14 September 2010

I'll hide my smile

Poor AT. She's admitted that she wasn't too thrilled about my phone call last Tuesday. The one that started, "Hey Walking Buddy, the kids are back in school..."

But she's game.

This morning, as I charged down the channel trail, AT in tow, I stopped to admire an egret on the channel, an orb weaver and its web high up in a tree.

I smiled at the dogs that trundled by, pounded the WALK signal button a thousand times.

"Sorry," I told her as I got distracted by a plane soaring overhead. "I look at things..."

She murmured something that sounded like "that's alright."

Most people are confused by my enthusiasms, my boundless energy to know everything, do everything, see everything. I have a cell phone that is three or four years old, and I can't be bothered to replace it, but I will wander off somewhere Very Far Away.

When I got home, I diced and chopped and browned, and now I've almost got tomorrow night's dinner done: Beef...er. I guess we can call it stew. It has wine in it, but not Burgundy.

I went to open the laundry room window to help release the smell of frying salt pork from the house, and saw the Cooper's hawk blinking at me calmly from the fountain. It was gone before I could grab my camera.

Meanwhile, Milton was cussing at Olivier through the dining room window.

As I ran back and forth, working through a thousand little chores, singing at the top of my lungs (always a dangerous proposition), I then saw a little blob on the fountain. It seemed to be a small bird, but it wasn't moving, or splashing. Just sitting.

I walked quietly to the French doors, and the blob continued unmoving. Could a bird have just died on the edge of the fountain? I worried.

I walked through the door and the blob resolved itself into a goldfinch, sitting there little black bead eyes open wide, no motion but for its tail feathers rising and falling with the tiny waves in the fountain. I couldn't even see breath.

"What happened to you?" I asked, as the breeze lifted the downy fluff on its breast.

At which point, the bird emerged from it reverie or coma, and SCREAMED at me, taking off in flustered flight for the far end of the garden. I shook my head.

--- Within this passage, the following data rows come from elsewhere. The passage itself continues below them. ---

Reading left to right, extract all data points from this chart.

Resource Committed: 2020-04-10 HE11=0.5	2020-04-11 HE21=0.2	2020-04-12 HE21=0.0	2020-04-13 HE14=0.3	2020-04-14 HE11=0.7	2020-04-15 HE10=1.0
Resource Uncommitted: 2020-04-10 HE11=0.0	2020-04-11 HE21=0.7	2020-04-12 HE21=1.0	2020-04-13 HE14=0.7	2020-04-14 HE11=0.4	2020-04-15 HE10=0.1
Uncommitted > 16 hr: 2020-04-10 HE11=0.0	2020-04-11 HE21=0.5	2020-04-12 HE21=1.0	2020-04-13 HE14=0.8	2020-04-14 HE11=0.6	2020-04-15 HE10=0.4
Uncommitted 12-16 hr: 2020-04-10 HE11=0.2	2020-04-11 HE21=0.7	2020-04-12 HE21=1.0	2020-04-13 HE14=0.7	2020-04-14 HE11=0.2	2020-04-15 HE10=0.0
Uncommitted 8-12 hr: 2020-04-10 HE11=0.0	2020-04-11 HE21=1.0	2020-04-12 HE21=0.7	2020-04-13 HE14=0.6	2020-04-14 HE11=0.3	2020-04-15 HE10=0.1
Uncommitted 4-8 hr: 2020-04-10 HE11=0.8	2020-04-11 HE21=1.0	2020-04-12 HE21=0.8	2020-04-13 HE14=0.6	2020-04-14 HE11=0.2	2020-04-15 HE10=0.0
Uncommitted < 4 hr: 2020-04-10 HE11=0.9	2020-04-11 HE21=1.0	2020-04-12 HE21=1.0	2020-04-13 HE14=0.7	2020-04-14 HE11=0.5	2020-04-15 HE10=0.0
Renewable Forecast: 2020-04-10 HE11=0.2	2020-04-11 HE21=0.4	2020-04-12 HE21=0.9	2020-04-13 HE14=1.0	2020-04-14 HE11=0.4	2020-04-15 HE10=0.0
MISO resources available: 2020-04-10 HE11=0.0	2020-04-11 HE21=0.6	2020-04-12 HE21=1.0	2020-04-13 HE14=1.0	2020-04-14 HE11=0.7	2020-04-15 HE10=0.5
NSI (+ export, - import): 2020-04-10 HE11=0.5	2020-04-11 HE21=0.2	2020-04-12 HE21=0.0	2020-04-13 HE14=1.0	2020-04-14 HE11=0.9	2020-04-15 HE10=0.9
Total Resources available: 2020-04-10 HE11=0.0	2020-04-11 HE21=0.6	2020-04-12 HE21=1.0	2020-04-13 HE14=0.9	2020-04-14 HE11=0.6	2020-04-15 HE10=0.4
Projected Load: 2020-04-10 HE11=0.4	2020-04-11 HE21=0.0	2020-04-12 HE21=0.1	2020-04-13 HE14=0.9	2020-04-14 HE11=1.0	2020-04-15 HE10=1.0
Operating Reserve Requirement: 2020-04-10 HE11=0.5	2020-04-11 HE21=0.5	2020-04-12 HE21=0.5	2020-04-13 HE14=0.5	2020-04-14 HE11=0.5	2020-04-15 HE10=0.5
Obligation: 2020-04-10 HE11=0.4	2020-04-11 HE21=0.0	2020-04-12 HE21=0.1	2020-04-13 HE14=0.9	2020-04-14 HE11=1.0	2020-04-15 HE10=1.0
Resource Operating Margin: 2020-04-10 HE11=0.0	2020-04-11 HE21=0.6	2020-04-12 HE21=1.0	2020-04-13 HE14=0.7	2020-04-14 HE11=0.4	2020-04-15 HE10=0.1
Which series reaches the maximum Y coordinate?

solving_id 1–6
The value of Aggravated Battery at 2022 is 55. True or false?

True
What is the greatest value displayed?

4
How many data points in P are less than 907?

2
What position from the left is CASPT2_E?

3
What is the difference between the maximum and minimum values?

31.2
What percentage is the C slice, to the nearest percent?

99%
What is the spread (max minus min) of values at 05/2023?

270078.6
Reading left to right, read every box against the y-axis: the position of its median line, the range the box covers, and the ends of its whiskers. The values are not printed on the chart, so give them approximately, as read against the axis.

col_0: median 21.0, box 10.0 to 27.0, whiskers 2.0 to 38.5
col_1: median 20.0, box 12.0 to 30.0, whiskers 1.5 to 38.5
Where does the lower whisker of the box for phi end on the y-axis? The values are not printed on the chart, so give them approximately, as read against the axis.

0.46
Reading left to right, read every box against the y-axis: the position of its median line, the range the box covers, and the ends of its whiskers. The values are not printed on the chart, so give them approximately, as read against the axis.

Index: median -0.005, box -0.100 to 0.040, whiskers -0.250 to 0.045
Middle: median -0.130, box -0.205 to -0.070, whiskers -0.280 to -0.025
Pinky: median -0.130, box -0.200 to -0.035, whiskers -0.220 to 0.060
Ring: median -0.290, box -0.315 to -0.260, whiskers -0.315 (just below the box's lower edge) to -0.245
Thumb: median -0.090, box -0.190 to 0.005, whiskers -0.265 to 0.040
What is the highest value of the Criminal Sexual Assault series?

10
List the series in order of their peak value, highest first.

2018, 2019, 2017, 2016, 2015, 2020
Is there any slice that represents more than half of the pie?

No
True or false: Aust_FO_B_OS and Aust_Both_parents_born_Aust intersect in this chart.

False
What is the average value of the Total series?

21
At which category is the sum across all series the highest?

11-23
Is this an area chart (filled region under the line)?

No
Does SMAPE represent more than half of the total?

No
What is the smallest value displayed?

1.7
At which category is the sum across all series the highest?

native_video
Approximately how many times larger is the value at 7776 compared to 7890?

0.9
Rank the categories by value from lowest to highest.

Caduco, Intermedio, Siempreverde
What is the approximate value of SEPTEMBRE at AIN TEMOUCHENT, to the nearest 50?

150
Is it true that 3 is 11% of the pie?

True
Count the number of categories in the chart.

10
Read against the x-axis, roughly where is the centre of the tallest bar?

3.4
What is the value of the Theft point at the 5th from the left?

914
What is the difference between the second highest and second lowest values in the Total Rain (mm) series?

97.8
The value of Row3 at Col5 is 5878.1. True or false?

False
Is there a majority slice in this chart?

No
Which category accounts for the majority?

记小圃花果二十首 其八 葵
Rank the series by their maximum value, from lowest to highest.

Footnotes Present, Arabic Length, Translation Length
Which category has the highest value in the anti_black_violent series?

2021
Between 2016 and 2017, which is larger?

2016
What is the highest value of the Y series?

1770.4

"Not dead yet," I murmured to Milton who'd come to the screen door to investigate. He stared at me for a moment and then asked about lunch.

My odd and wonderful life.

I rarely read through what I've written here. If I did, I'd probably never write again. But last night I scanned through some of the recent weeks, and was rather surprised to see how dour I've sounded.

I'm actually quite happy. Largely content.

Oh, I grant that I still have plenty of frustrations. The weird notebook stuff, the missing textbook fiasco, the unfilled prescriptions, the thousand little insults and delays that eat my days. But there has been more pleasure to balance out the annoyance and take the sting from the obstructions. Even if it doesn't always sound like it.

And anyway, you can't see me bouncing through the house, singing. Laughing, even.

(The cat does, and he objects. The son will peer at me in confusion, and ask, "Why did you just laugh?" "Because I can," I respond blithely.)

Things have happened. My brain, which can so handily churn through reams of data but rejects out of hand any hypothesis that contains me, has made peace with the universe. The equation is really simple: you smile, I smile, you goof off, I laugh, you laugh, too. Every action has an equal and opposite reaction. Better to make it a good reaction. It's simple. And simplicity is good. It's a dance in the driveway for the daughter, a discussion of existentialism with the son.

Since the beginning of summer, particularly since mid-August, a lot of the crazy from the last two years has finally shaken out and plenty has gotten back on track. At the end of the day, I'm ok, a little worse for wear, but ok.

I'll hide my smile for as long as it takes me to get out the door. And then no more. The people in my world deserve my smile, and I know my laughter brings them joy.

And I'm glad. Whatever happens, I am glad.

Go listen to some good music: "Outside" from the album Here At Home by Tribe.